A ordem jurídica inaugura uma nova etapa. Os crimes dolosos contra a vida desde 1996 não são mais de competência da Justiça castrense. Há desta feita a modificação da competência em razão da matéria, em termos absolutos. Se o crime não é mais da alçada da justiça militar, sendo comum, portanto, não há razão de ser continuar sendo apurado pela Polícia Militar. É certo que o artigo 82 determina que o IPM será encaminhado à justiça comum, mas seguramente trata-se de uma norma de transição. Os expedientes em andamento serão remetidos á Justiça Comum e os novos ficarão a cargo da Polícia Civil. Outro entendimento é puro contorcionismo hermenêutico ou corporativismo questuário.

O último ponto de discórdia é a da legitimidade em torno da investigação. Investigar deve ser uma coisa muito boa, deve causar êxtase ou qualquer outra sensação de bem-estar. Todo mundo quer investigar. Existem duas formas de investigações: uma militar e outra civil. Se a infração penal for militar, do tipo deserção ou pederastia, artigos 187 e 235 do CPM, respectivamente, a atribuição é sem dúvidas da autoridade militar designada para o ato.

Art. 187. Ausentar-se o militar, sem licença, da unidade em que serve, ou do lugar em que deve permanecer, por mais de oito dias:

        Pena – detenção, de seis meses a dois anos; se oficial, a pena é agravada.

Art. 235. Praticar, ou permitir o militar que com ele se pratique ato libidinoso, homossexual ou não, em lugar sujeito a administração militar:

        Pena – detenção, de seis meses a um ano.

Se a infração penal for comum, depende do bem jurídico ofendido. Se for bem, serviços ou interesse da União, entra em cena a competente e valiosa Polícia Federal. Caso contrário, a atribuição pertence às polícias civis dos estados. O iluminado Professor e Delegado de Polícia, Dr. Jesus Trindade, assim definiu a investigação realizada pela Polícia:

“A polícia brasileira é pautada pelo poder punitivo. A polícia de investigação se limita a produzir provas para incriminar o autor do crime sem avaliar as razões subjetivas que o levaram a cometer o crime”. ”A polícia investigativa, quando tem que fazer essa tarefa de levantar as evidências do crime, ela necessariamente passa por todos os aspectos subjetivos desse crime. Ou seja, consegue perceber sentimentos, aspirações, os corações e as mentes das pessoas envolvidas no fenômeno criminal. É essa lógica que precisa ser levada em conta para que possamos saber como a investigação pode ajudar a recompor o imaginário coletivo em relação ao problema da criminalidade”.

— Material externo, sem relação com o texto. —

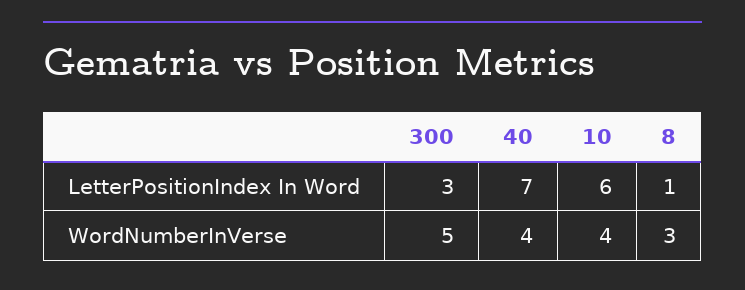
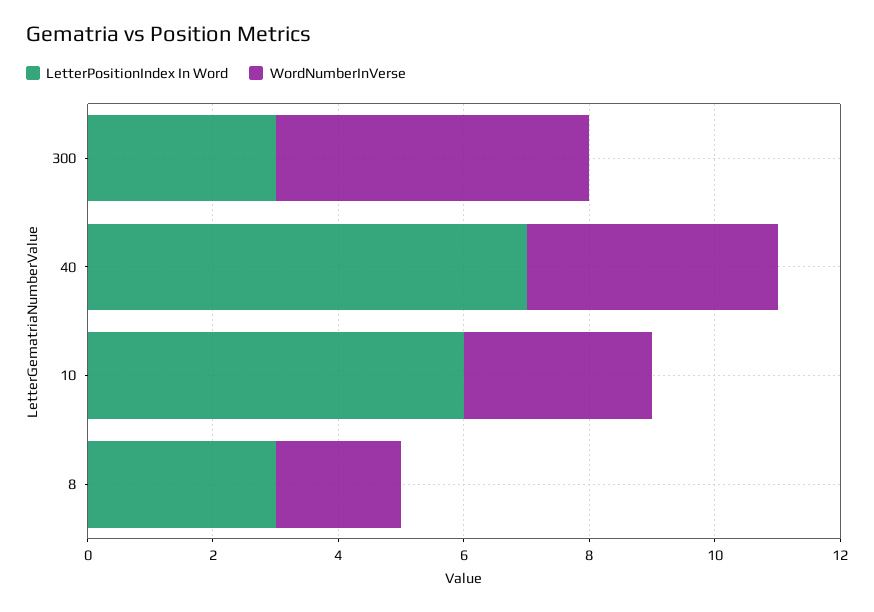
LetterPositionIndex In Word, 8: 1 -> 3
WordNumberInVerse, 10: 4 -> 3
WordNumberInVerse, 8: 3 -> 2

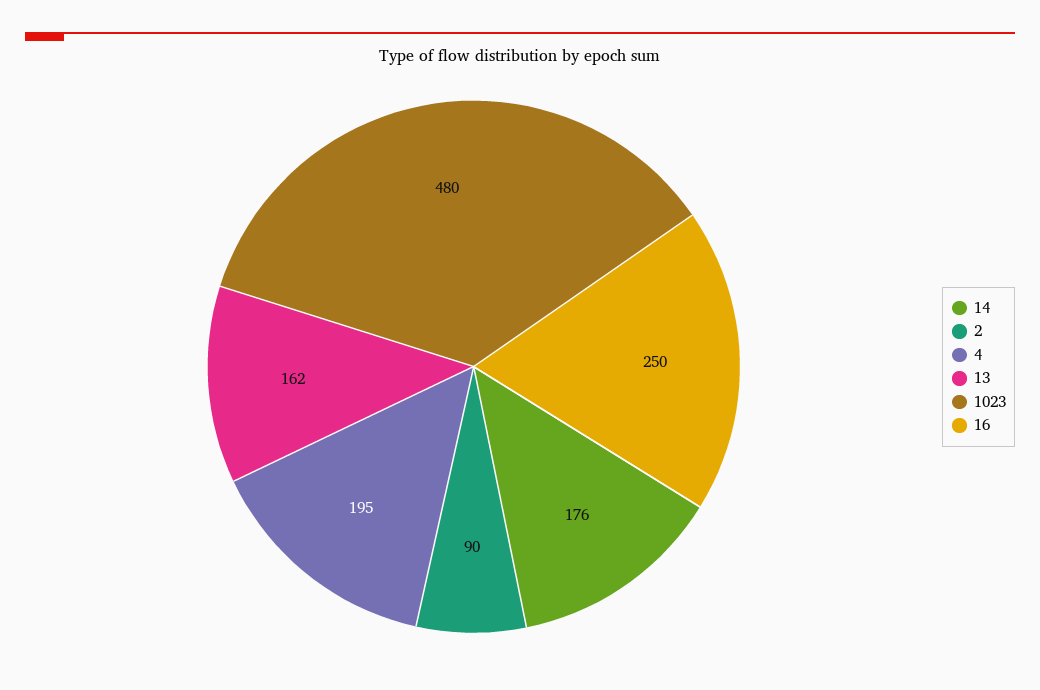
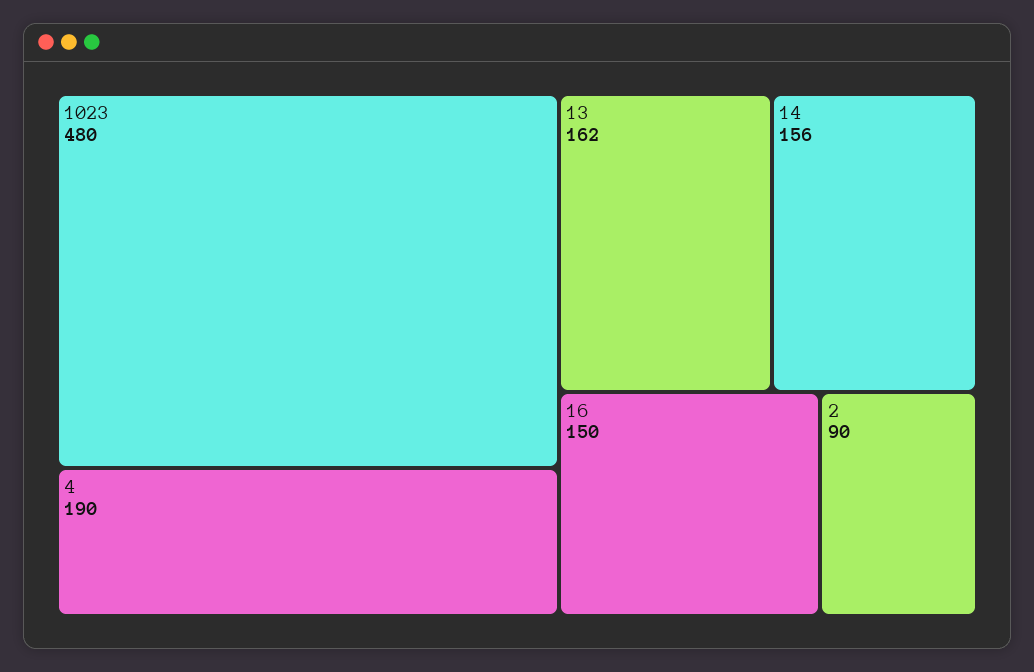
14: 176 -> 156
4: 195 -> 190
16: 250 -> 150

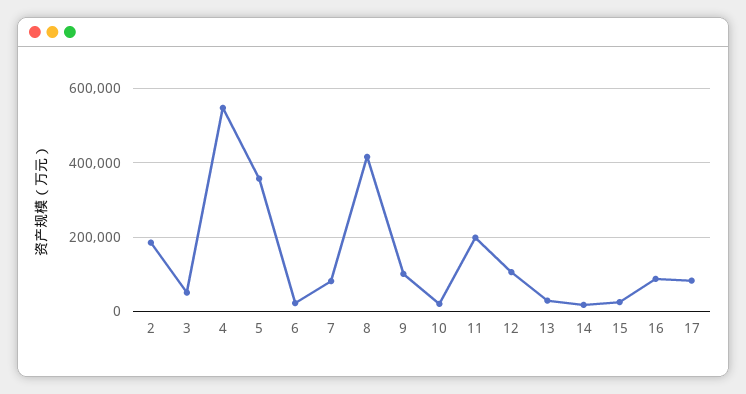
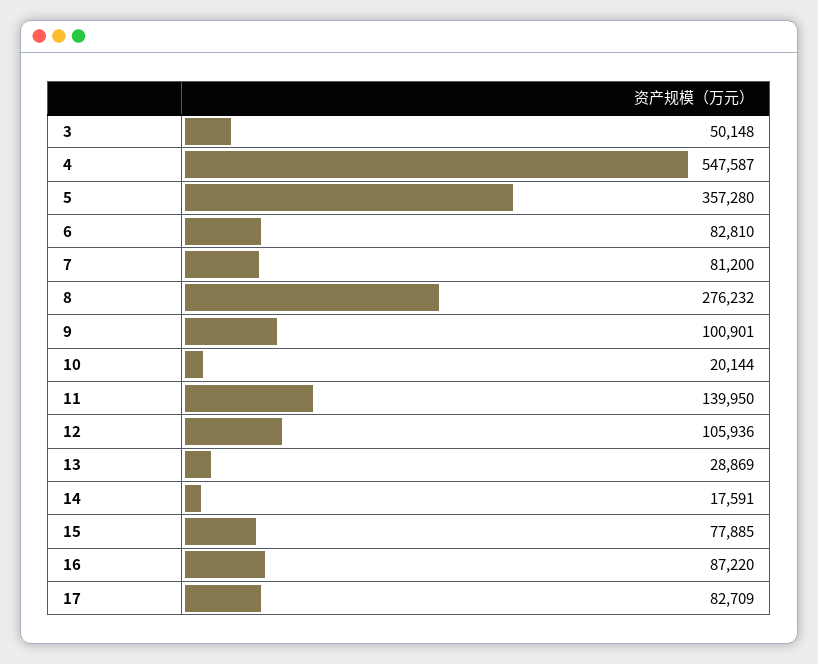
2: 180000 -> none
6: 20000 -> 82810
8: 420000 -> 276232
11: 200000 -> 139950
15: 20000 -> 77885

Se a hipótese for a prevista no artigo 58 da Constituição, entra em cena a Comissão Parlamentar de Inquérito. Se for no âmbito da Câmara Federal ou Senado Federal, lá estará a Polícia da Instituição interessada. É fácil, não é?

Mas não é tão simples assim. Existem interesses outros por trás dessa faminta ambição investigativa. O certo é que essa confusão criada para turbar a lei em vigor pode causar insegurança jurídica, em detrimento da proteção social. Todo mundo quer investigar, alegando de forma leviana até a teoria dos poderes implícitos para os casos selecionados, ou quem pode o mais pode o menos, mas ninguém quer discutir quem tem legitimidade para subir a favela e correr atrás do traficante. Essa função deve ser da Polícia Civil, mesmo porque não tem visibilidade midiática, isto é, se não cair nenhum helicóptero.

Não existe nenhum cinturão de segurança realizado por uma única Instituição de Segurança Pública. Nenhuma é mais importante que a outra. Uma pode até aparecer mais que outra, por questões de vaidade ou fome de aparecer, mas todas têm o seu valor, sua função e sua utilidade.